Compte tenu du contexte de crise exceptionnelle liée à la pandémie de Covid-19, l’Union européenne (UE) avait annoncé en mars une suspension de ses règles de discipline budgétaire, invitant les différents pays à laisser filer temporairement leurs déficits publics.

Cette stratégie a été soutenue par une politique monétaire très accommodante de la Banque centrale européenne (BCE) qui permet aux Etats de s’endetter à taux réduits, voire négatifs, sur les marchés financiers.

La Commission est toujours sur cette ligne. Elle a appelé mercredi les 19 pays de la zone euro « à faire en sorte que leur politique fiscale continue de soutenir l’activité en 2021« .

« Globalement en ligne »

Bruxelles estime d’ailleurs que tous les Etats membres sont « globalement en ligne » avec ses recommandations pour l’an prochain, y compris les quatre pays épinglés.

Mais elle leur demande de se tenir prêts à « réorienter ces politiques fiscales (…) quand les conditions épidémiologiques et économiques le permettront« .

D’où l’inquiétude pour la France, l’Italie, la Lituanie et la Slovaquie dont plusieurs mesures budgétaires prises durant la crise s’étendent au-delà du court terme.

En France, la Commission vise notamment les hausses de salaires dans les hôpitaux et la baisse des impôts de production des entreprises.

En Italie, une extension des crédits d’impôts pour les particuliers et une réduction des charges sociales dans les régions les plus défavorisées auront « un impact budgétaire au moins jusqu’en 2023« , a pointé l’exécutif européen.

Bruxelles leur demande de veiller à ce que ces mesures ne conduisent pas à une dérive durable de leur niveau de dette et de déficit, en recommandant par exemple de compenser les dépenses supplémentaires par de nouvelles recettes.

Malgré l’urgence, « nous devons regarder au-delà du court terme« , a estimé le vice-président de la Commission, Valdis Dombrovskis, lors d’une conférence de presse. « Les Etats membres doivent prendre des mesures de soutien ciblées, temporaires et ne pas alourdir de façon permanente les finances publiques« , a-t-il ajouté.

« On a toujours cet objectif de maîtrise des finances publiques, une fois la crise passée« , a expliqué un porte-parole du ministère français des Finances, interrogé par l’AFP. A moyen terme, « cette dette publique supplémentaire sera remboursée par la croissance, par une meilleure maîtrise des dépenses publiques et d’autres réformes structurelles« .

Clémence provisoire de Bruxelles

La France et l’Italie prévoient un déficit public atteignant respectivement 10,2 % et 10,5 % du PIB cette année, largement au-dessus de la moyenne de la zone euro (8,6 %).

Les deux pays tablent sur 6,7% et 7% en 2021, contre 5,9% pour la zone euro.

Paris et Rome avaient déjà été épinglés l’an dernier, parmi huit Etats membres, pour un effort de leurs finances publiques jugé « inférieur » à ce qui était recommandé.

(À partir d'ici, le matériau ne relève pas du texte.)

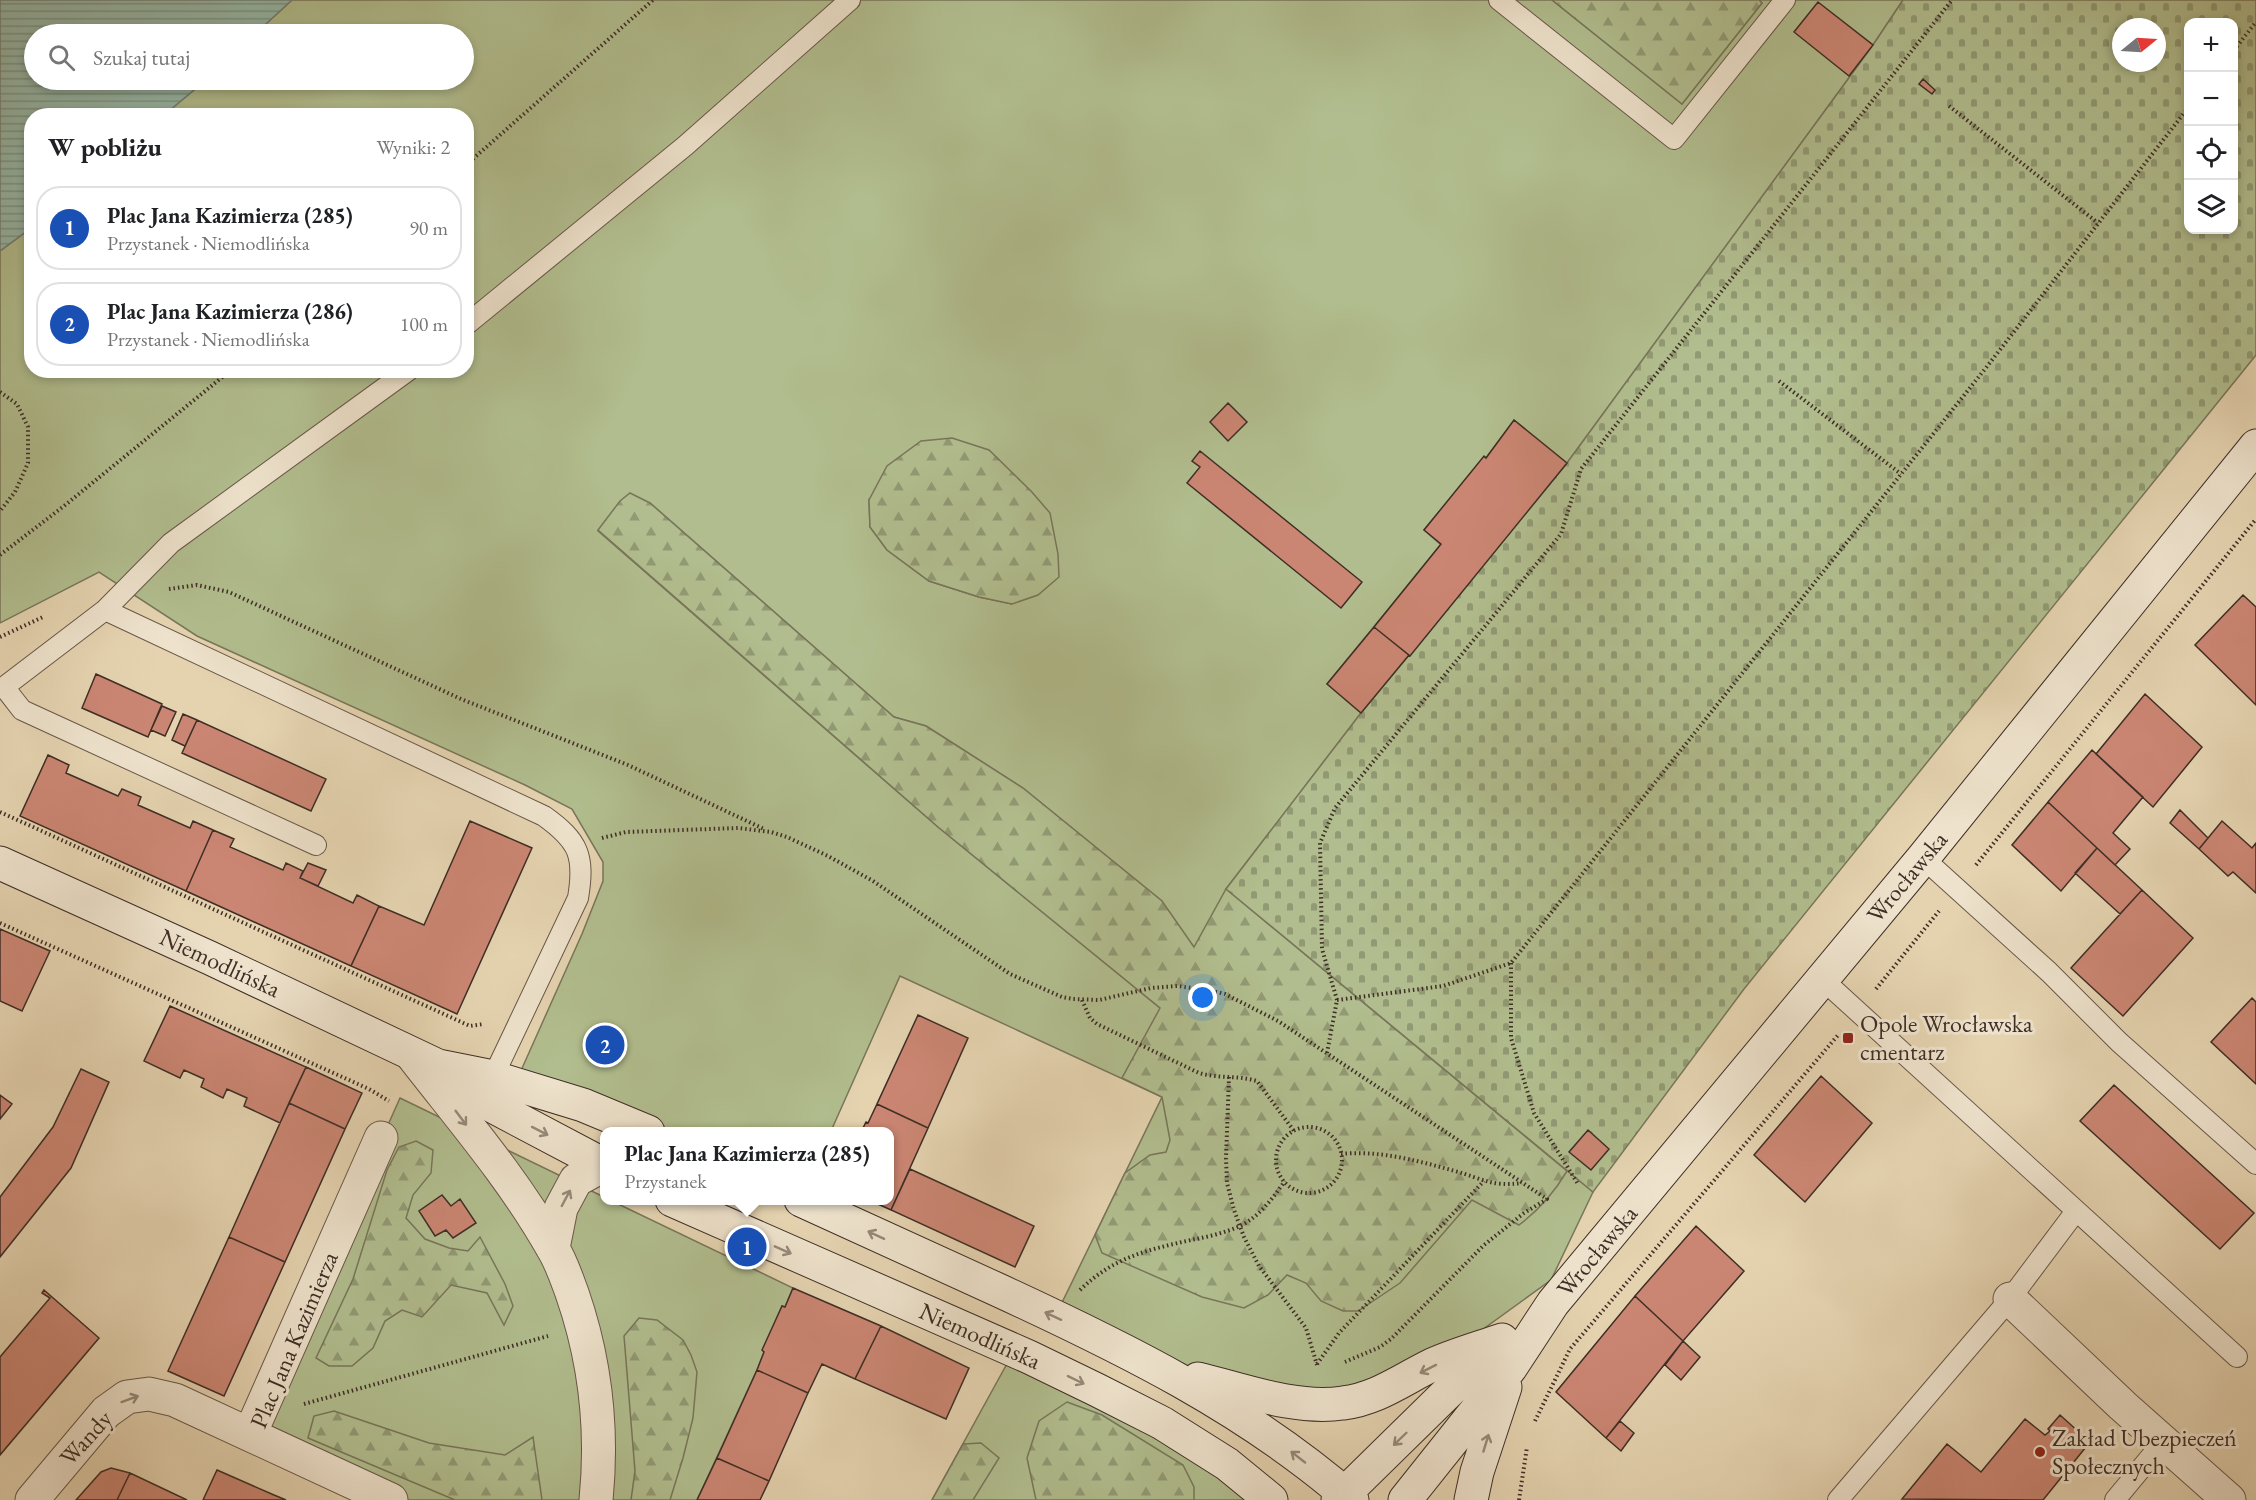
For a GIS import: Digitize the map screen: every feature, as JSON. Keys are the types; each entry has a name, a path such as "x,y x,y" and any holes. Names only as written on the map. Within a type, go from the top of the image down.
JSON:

Ces pays « n’ont pas assez profité des périodes économiques favorables« , avait jugé à l’époque M. Dombrovskis. Ils sont donc entrés dans la crise en position de faiblesse.

La Commission européenne a dressé au début du mois un tableau alarmant de la situation économique de la zone euro, profondément affectée par la pandémie, excluant tout retour rapide à la normale.

Elle prévoit une chute de 7,8% du Produit intérieur brut (PIB) dans la région en 2020. Du jamais vu depuis la création de la monnaie unique en 1999.

Un rebond de 4,2% est espéré l’an prochain mais il s’avère plus faible qu’anticipé, en raison de la violence de la deuxième vague de contamination.

Ce contexte justifie la clémence de Bruxelles envers les pays en difficulté.

Ainsi, la Commission ferme provisoirement les yeux sur les dérapages constatés en Roumanie alors que ce pays a fait l’objet d’une procédure pour déficit public excessif après avoir dépassé l’an dernier le seuil de 3% du PIB fixé par les traités. Sa situation budgétaire sera réexaminée au printemps prochain.